The many niggling problems associated with the hurried deadline for implementing the goods and services tax (GST) are beginning to manifest themselves in ways that could add significantly to the costs of doing business in India. The glitches caused by the functioning of the e-way bill system and the delays in exporters receiving integrated GST (IGST) refunds are yet to be sorted out, even as several new issues are sending firms into a tizzy. The first is a somewhat strange ruling from the Authority of Advance Ruling (AAR) in Karnataka that the activities performed by a company’s head office — such as accounts, HR, IT and other administrative duties — will be treated as supply and the GST be imposed on the salary cost of employees working in the head office. Although the branch office is entitled to claim full input tax credit, the cost of compliance, not to forget the inevitable inconsistencies between company and tax authorities in valuing head office costs, is surely unnecessary when the head office and branch office form a single tax-paying entity.

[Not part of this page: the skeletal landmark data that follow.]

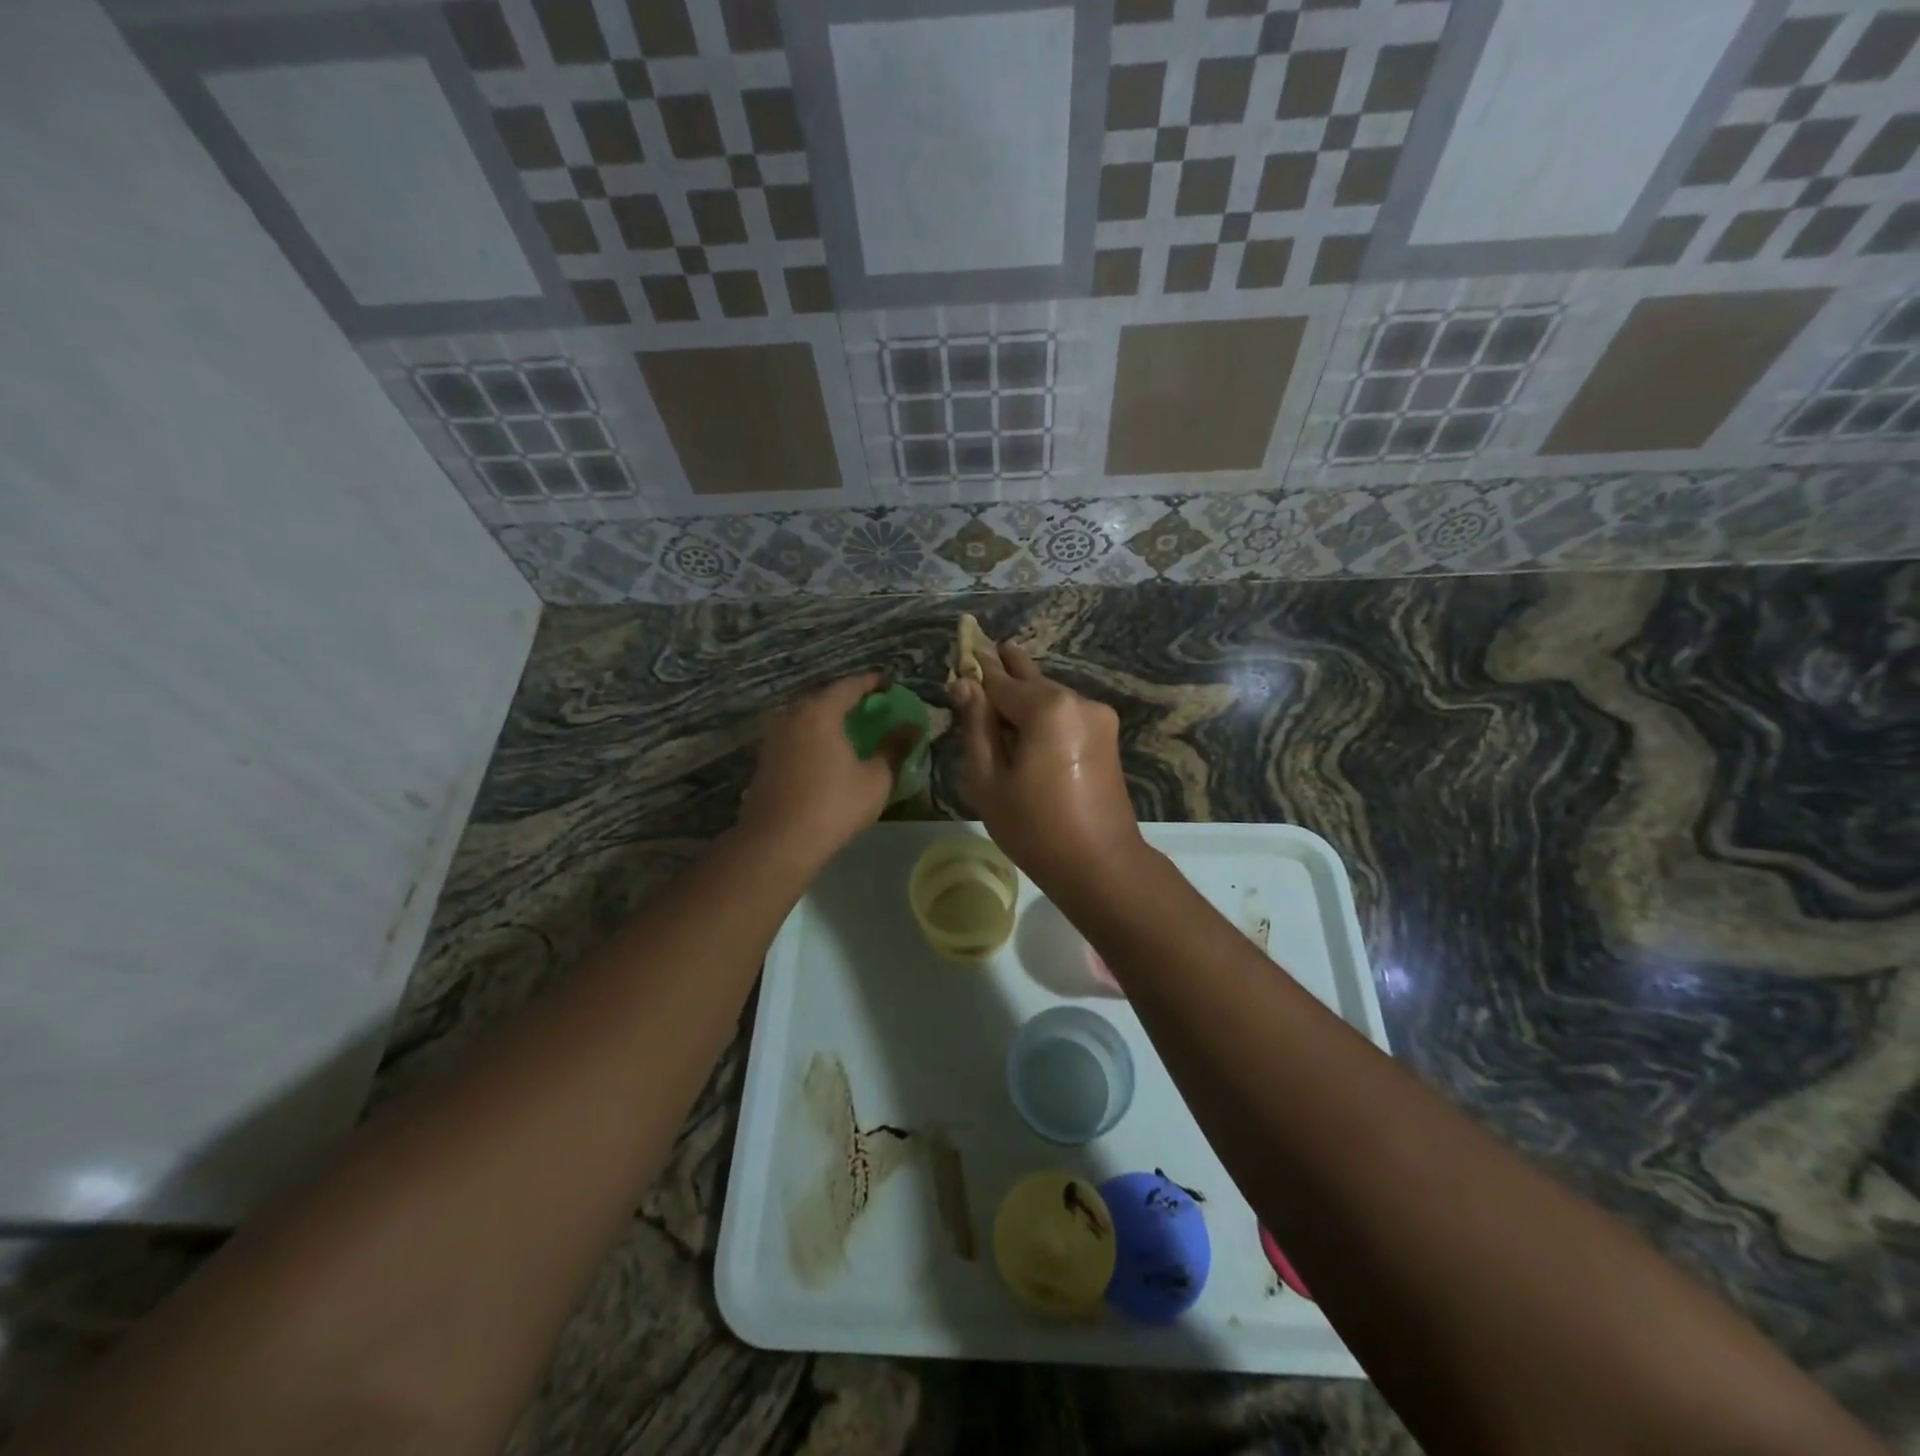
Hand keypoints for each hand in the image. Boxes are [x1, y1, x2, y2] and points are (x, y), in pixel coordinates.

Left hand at [738, 673, 917, 865]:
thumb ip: (894, 748)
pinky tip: (827, 751)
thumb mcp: (875, 779)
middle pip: (824, 697)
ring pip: (806, 716)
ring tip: (851, 728)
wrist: (777, 842)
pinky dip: (814, 734)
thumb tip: (913, 727)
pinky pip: (796, 734)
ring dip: (829, 717)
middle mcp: (792, 715)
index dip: (872, 682)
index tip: (890, 684)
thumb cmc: (833, 806)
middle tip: (872, 706)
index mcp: (819, 712)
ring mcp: (773, 736)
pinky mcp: (765, 758)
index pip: (849, 685)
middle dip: (849, 698)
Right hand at [952, 644, 1145, 896]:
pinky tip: (1028, 717)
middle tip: (989, 646)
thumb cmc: (1034, 827)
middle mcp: (1077, 701)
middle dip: (1008, 667)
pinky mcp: (1106, 735)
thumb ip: (976, 726)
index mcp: (1047, 708)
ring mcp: (1098, 717)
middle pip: (1031, 681)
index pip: (1001, 681)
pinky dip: (1044, 711)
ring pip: (1050, 696)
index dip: (978, 670)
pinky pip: (1066, 713)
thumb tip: (964, 685)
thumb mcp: (989, 779)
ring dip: (1026, 692)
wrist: (1101, 864)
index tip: (963, 650)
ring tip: (1004, 678)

The Karnataka authority has argued that the ruling follows the letter of the GST Act, which treats head office and branch offices as distinct legal entities, but this is principally to fit in with the destination-based nature of the GST. As tax experts have pointed out, it is inconsistent with the spirit of the law. A similar issue that flows from the nature of the GST has arisen with respect to ex-factory sales across states. A company in one state that decides to, say, source its products from a factory in another state could be liable to pay the IGST, which could raise compliance costs and headaches for manufacturers across the board for no good reason.

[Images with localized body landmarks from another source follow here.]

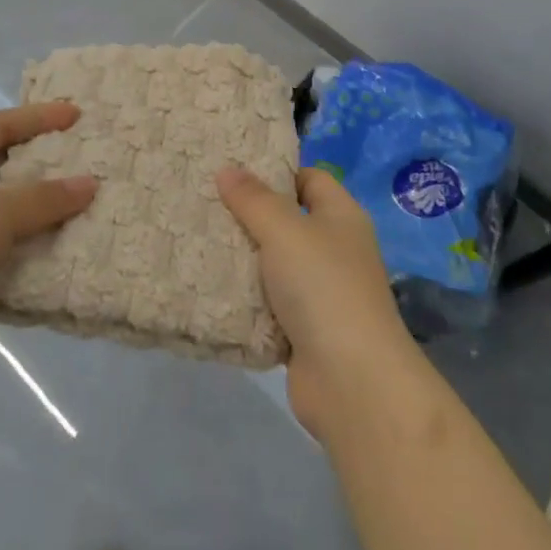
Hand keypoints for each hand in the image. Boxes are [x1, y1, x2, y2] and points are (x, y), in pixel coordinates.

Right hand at [217, 166, 420, 439]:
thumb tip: (228, 168)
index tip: (233, 170)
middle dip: (250, 215)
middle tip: (205, 203)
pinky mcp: (305, 332)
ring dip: (244, 260)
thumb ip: (254, 199)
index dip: (275, 171)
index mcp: (341, 217)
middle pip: (289, 221)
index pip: (309, 178)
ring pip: (275, 266)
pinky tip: (211, 289)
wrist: (352, 381)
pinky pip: (269, 306)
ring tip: (199, 242)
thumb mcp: (284, 231)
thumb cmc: (323, 286)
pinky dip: (247, 300)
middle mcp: (335, 250)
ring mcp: (322, 293)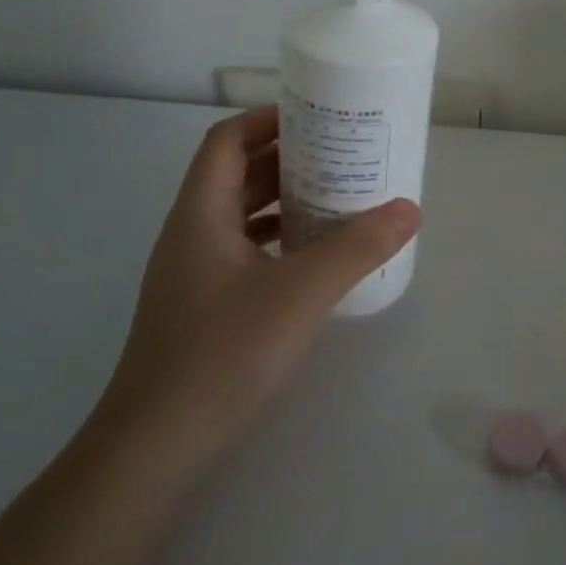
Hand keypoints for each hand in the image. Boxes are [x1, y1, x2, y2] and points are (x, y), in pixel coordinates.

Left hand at [91, 107, 419, 467]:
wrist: (155, 448)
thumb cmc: (223, 354)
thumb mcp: (300, 293)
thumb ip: (357, 247)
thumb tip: (410, 209)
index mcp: (201, 215)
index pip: (226, 142)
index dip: (267, 119)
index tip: (317, 115)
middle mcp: (192, 235)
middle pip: (237, 175)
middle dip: (288, 157)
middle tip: (343, 152)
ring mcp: (195, 275)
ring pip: (241, 215)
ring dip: (285, 198)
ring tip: (339, 196)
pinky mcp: (205, 308)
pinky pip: (246, 251)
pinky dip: (280, 239)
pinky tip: (316, 257)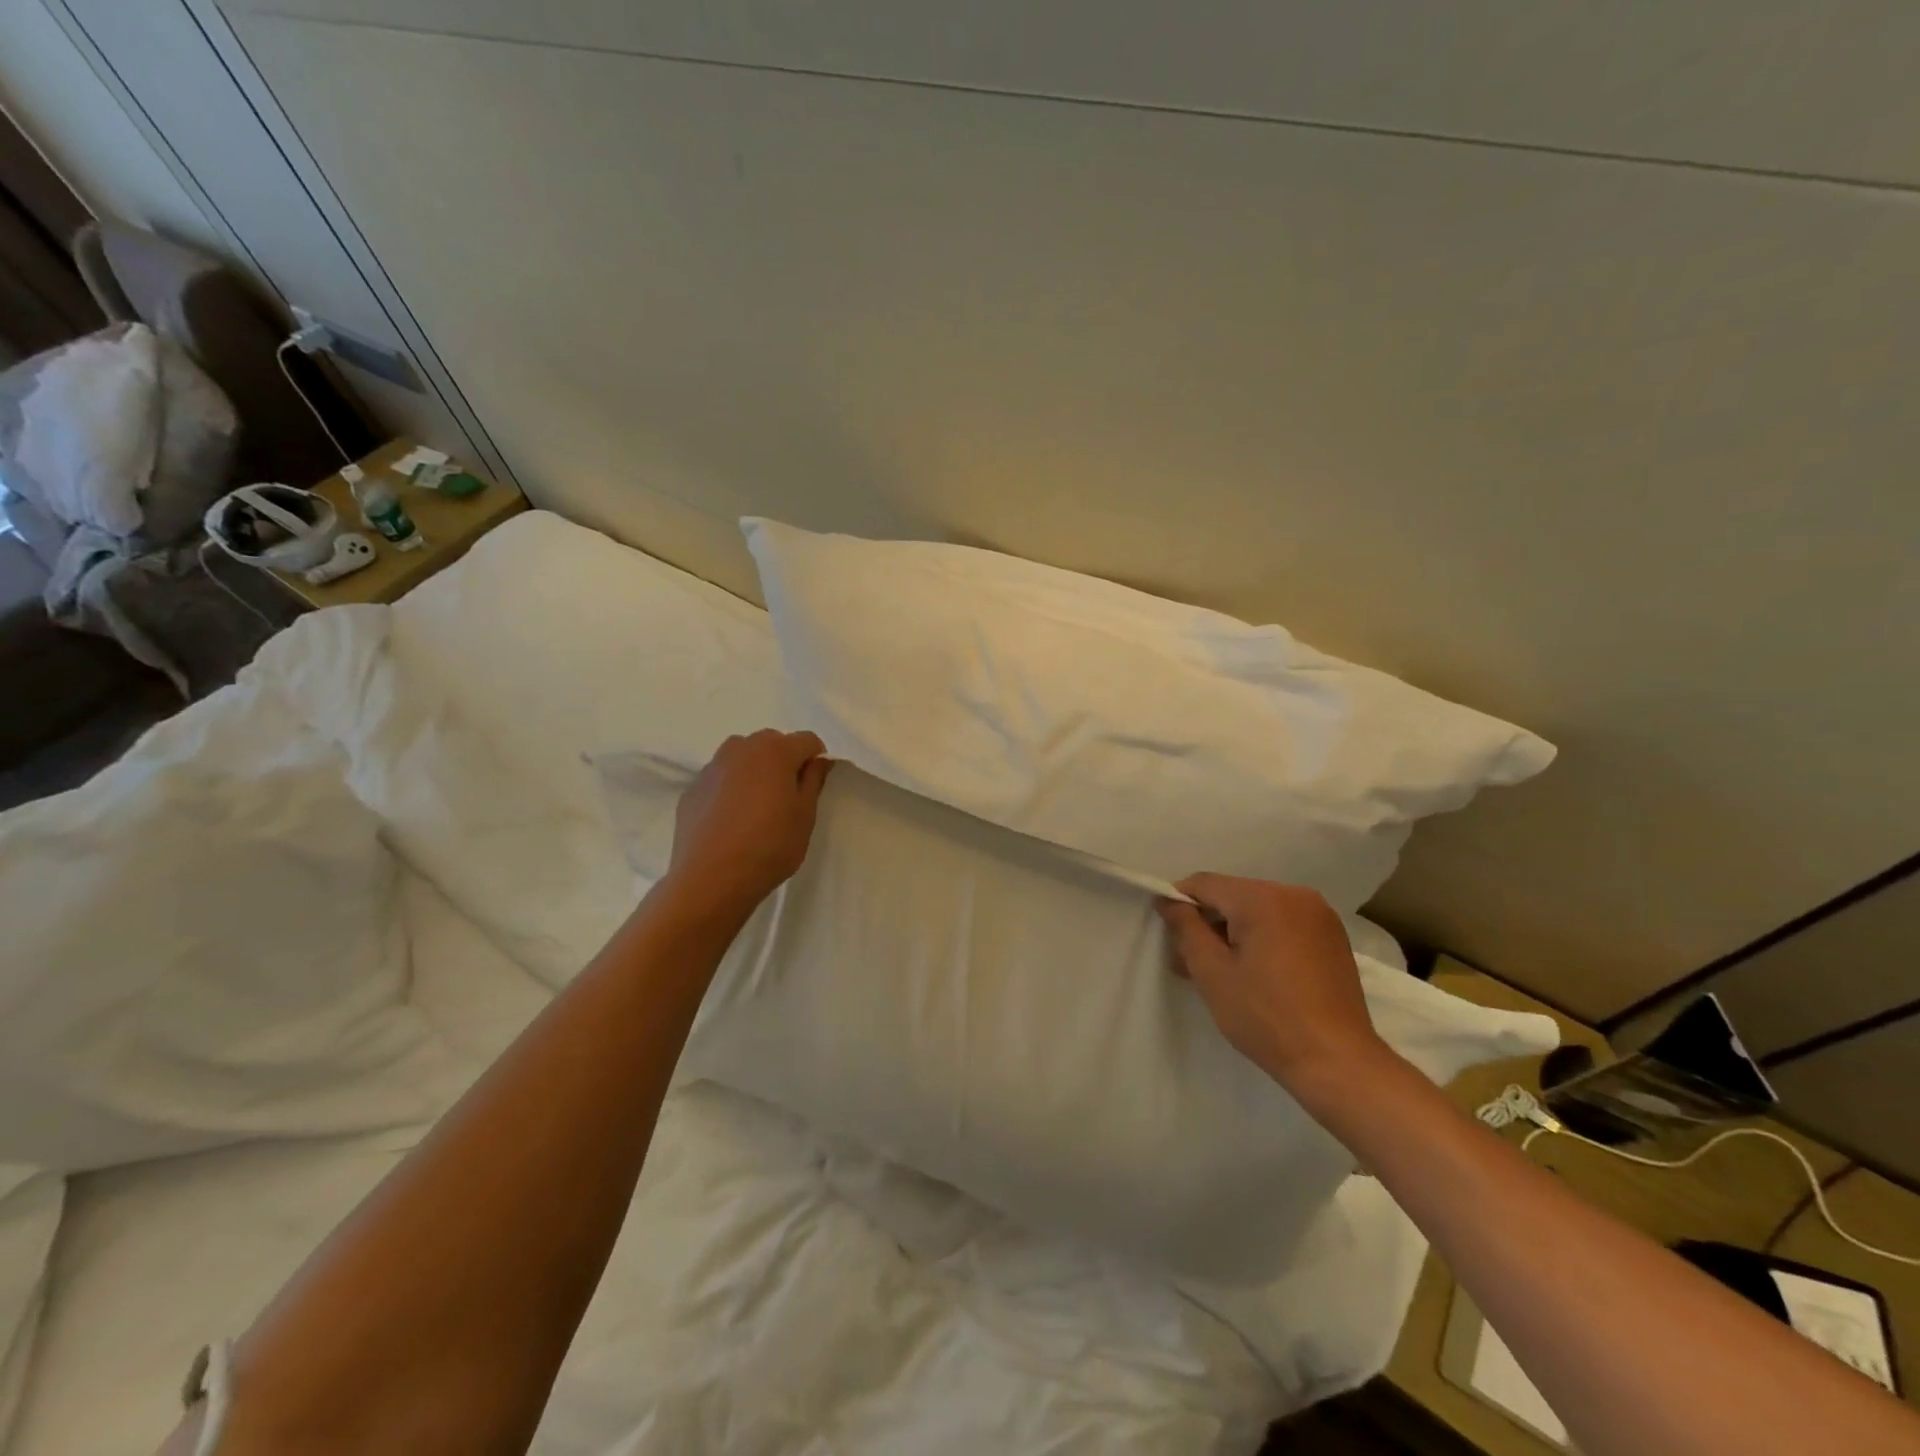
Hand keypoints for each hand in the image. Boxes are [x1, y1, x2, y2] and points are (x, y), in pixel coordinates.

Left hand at [665, 729, 833, 920]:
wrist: (710, 879)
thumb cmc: (769, 846)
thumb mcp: (805, 815)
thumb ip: (813, 780)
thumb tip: (818, 759)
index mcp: (775, 751)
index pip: (807, 740)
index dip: (816, 760)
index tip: (813, 788)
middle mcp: (741, 748)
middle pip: (772, 743)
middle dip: (783, 762)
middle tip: (786, 798)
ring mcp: (712, 767)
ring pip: (742, 757)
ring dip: (754, 771)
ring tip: (756, 807)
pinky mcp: (692, 788)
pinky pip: (720, 778)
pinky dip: (730, 788)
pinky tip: (730, 821)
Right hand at [1158, 873, 1394, 1101]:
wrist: (1338, 1063)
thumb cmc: (1266, 1017)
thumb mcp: (1212, 972)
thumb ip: (1185, 928)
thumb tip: (1168, 900)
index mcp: (1263, 898)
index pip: (1204, 884)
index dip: (1179, 905)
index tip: (1171, 939)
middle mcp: (1294, 894)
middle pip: (1232, 895)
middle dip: (1208, 923)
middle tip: (1190, 964)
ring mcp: (1318, 914)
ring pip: (1257, 909)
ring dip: (1234, 932)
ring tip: (1223, 973)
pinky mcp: (1332, 936)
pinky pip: (1282, 922)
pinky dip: (1262, 938)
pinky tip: (1257, 974)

The classic problem that has afflicted Indian taxation systems from the start — that of inverted duty structures, in which duties on final goods are lower than input rates — appears to have afflicted the GST as well, and, in this case, may impact the National Democratic Alliance’s Make in India programme. Recently, multinational locomotive manufacturers such as GE, Alstom and Bombardier lobbied the government on this issue. Their contention is that the duty on locomotives is 5 per cent whereas duties on input range between 18 and 28 per cent. In a ruling in July, the GST Council had allowed refunds in cases where duty structures were inverted — in the case of the railways only such refunds are restricted. This means that the wagon makers will have to bear the cost of the extra input tax, a bizarre situation for a country that is hoping to attract more foreign direct investment in heavy engineering.